Why I Will Never Stop Talking About My Trichotillomania
October 1st marks the start of Body Focused Repetitive Behavior (BFRB) Awareness Week. It is a time to shed light on trichotillomania (hair pulling disorder), dermatillomania (skin picking disorder), and other related BFRBs. I have had trichotillomania since age 11. I pull from my scalp and eyebrows.
My friends and family can expect me to be talking about these disorders this week -- a lot. It wouldn't be the first time though that they have heard my story. I regularly talk about my trich on my social media accounts. In fact, earlier this year I created a separate facebook page exclusively for documenting my trichotillomania journey. Yet, I continue to post on my personal profile as well.
Fairly often, the OCD and anxiety part of me will ruminate and second guess myself. I'll worry that I'm being ‘annoying’ and excessive. In the back of my mind I think to myself “your friends are probably tired by now of hearing about this all the time.” But I try my darndest to push past those thoughts, and I still keep sharing anyway. I remind myself exactly why I share.

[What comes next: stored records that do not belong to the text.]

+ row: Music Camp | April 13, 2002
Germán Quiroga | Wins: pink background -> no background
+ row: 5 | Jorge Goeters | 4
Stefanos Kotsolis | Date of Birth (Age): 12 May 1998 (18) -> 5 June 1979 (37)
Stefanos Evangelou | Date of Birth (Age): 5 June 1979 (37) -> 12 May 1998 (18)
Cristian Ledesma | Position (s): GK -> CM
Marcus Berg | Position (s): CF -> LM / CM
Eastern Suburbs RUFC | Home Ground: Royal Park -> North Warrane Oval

I have been publicly open about my trich for only about three or four years. I “officially” came out through facebook, and to my utter surprise at the time, was met with nothing but positive support from family and friends. Over the years, since I first publicly shared my story, I have become increasingly more comfortable talking about it -- to the point where it's not even uncommon for me to talk about trich to someone I've just met. Over course, I don't outrightly blurt out “I pull my hair out” the second I meet someone. But if I can somehow work it into the conversation in any way, I will.

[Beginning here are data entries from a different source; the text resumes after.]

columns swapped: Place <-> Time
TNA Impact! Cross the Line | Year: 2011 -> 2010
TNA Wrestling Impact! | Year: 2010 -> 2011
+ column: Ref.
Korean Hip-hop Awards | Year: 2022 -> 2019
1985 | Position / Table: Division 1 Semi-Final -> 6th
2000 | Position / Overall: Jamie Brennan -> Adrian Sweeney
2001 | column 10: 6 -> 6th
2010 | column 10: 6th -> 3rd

Towards the end of my senior year of high school, after I had shaved my head, when one of my teachers complimented me on my new do and asked if there was a specific reason as to why I did it, I boldly decided to tell her the truth: that I have a condition that causes me to compulsively pull my hair out. Similarly, when a classmate said how much she liked my buzzcut, I took it upon myself to use it as an educating moment, and explained to her trichotillomania is.
I have had articles published on online media outlets, one of them being Huffington Post last year. I shared the article in one of the trichotillomania facebook groups I am a part of. Later that night, an older woman posted how she had just come out to her loved one, after keeping her disorder a secret for over 40 years. I commented how amazing that was and congratulating her. She replied saying that she did it by sharing my article and that she was inspired by my openness. I have had moms of young girls who are just in the beginning of their journey with trichotillomania message me asking how they can to help and support their daughters.

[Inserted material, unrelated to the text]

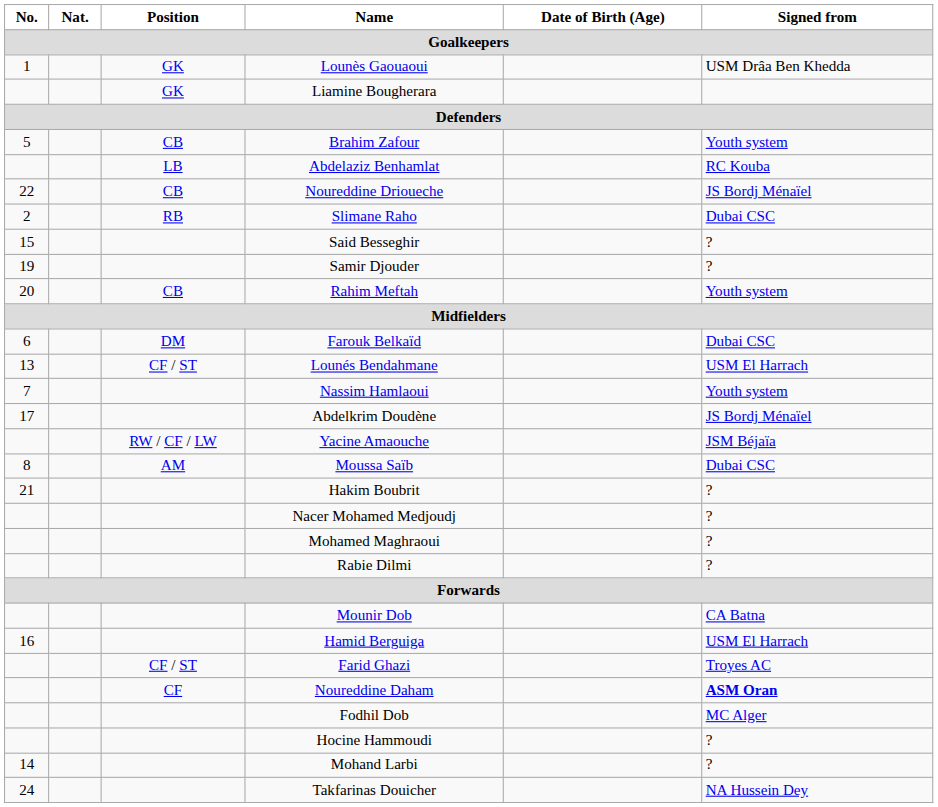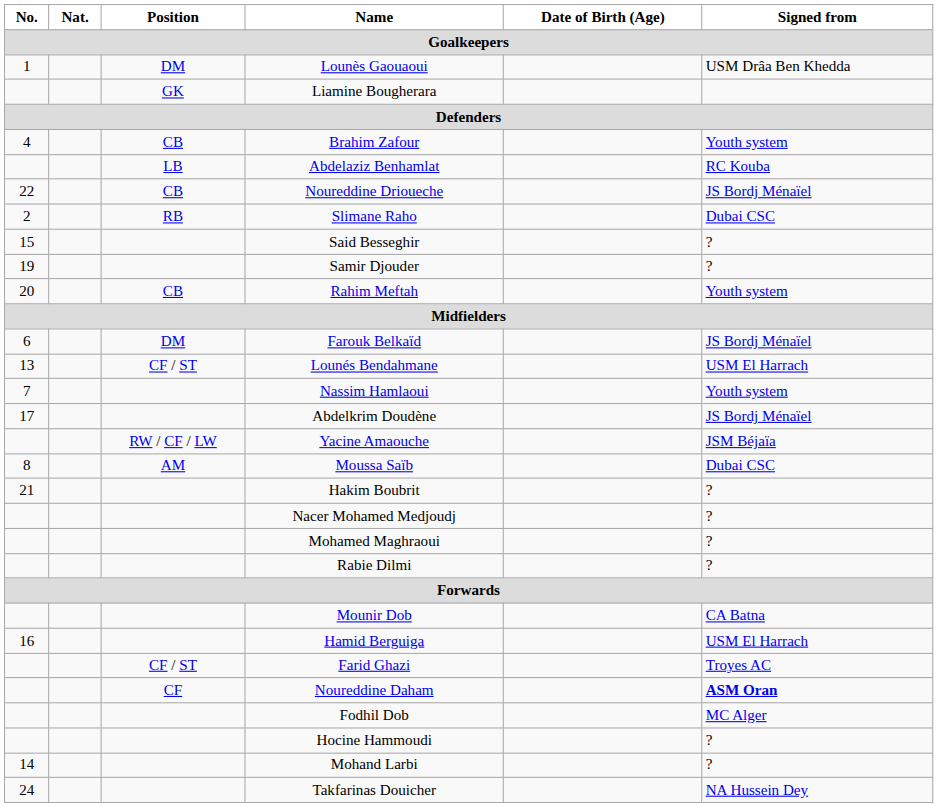Lounès Gaouaoui | Position: GK -> DM
Brahim Zafour | No.: 5 -> 4
Farouk Belkaïd | Signed from: Dubai CSC -> JS Bordj Ménaïel
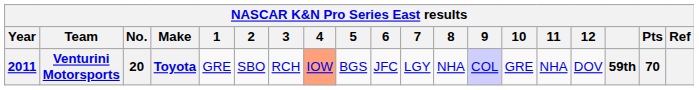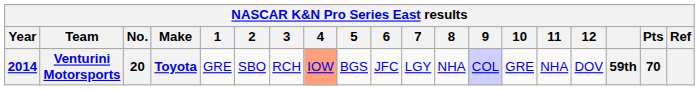Venturini Motorsports | Year: 2011 -> 2014
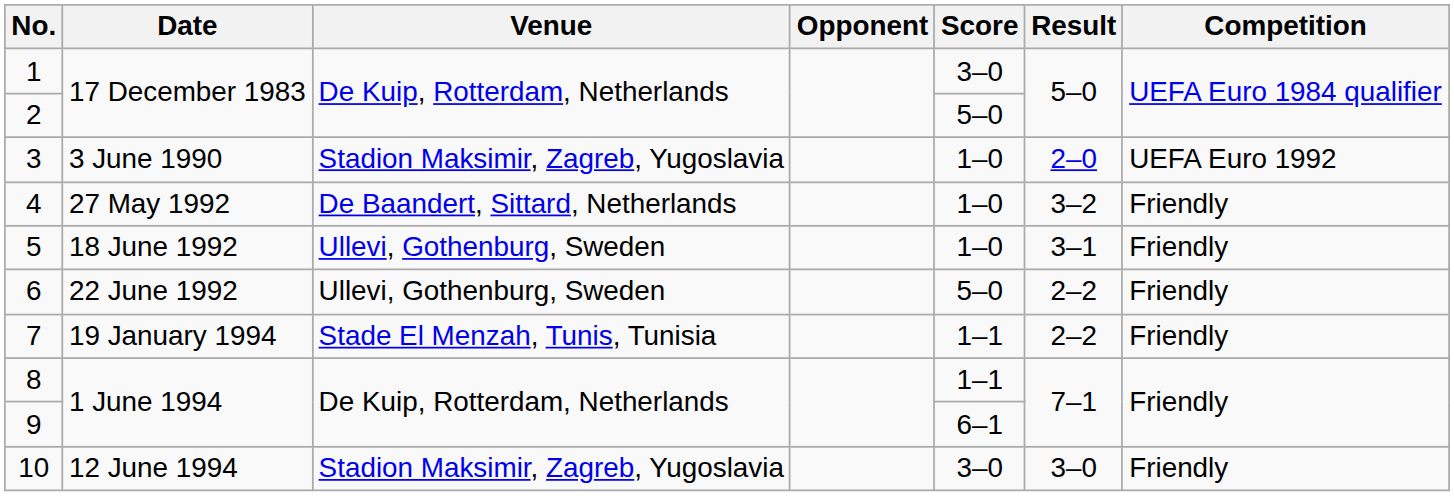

There was a time, just a few short years ago, when I was beyond scared to talk to anyone about my trich, even my parents or closest friends. The shame and secrecy ate me inside. Coming out about my trichotillomania was one of the best decisions I have ever made. It changed my life and opened so many doors. Talking about it is cathartic for me.
I believe sharing our stories of mental illness is one of the most powerful and courageous things we can ever do. Education and awareness are the key components to eradicating stigma, particularly for BFRBs. I have multiple mental illnesses, but my trichotillomania is the one I talk about the most frequently. Despite being fairly common, affecting as much as 4% of the population, BFRBs are still widely unknown. The more we talk about something, the better others will understand it, and will therefore give us the treatment and acceptance that we so rightfully deserve. But it starts with us. We have to be willing to be candid and speak out with open hearts.
So I will continue to share my story -- today, awareness week, and all year round. For the woman who hid for 40 years. For the eight year old girl who just started pulling out her hair. For her mother who is in despair, searching for answers. For the fellow trichsters I've met along my journey. For my 14 year old self who felt like she was living a double life. And for my present self, who is ever changing and growing.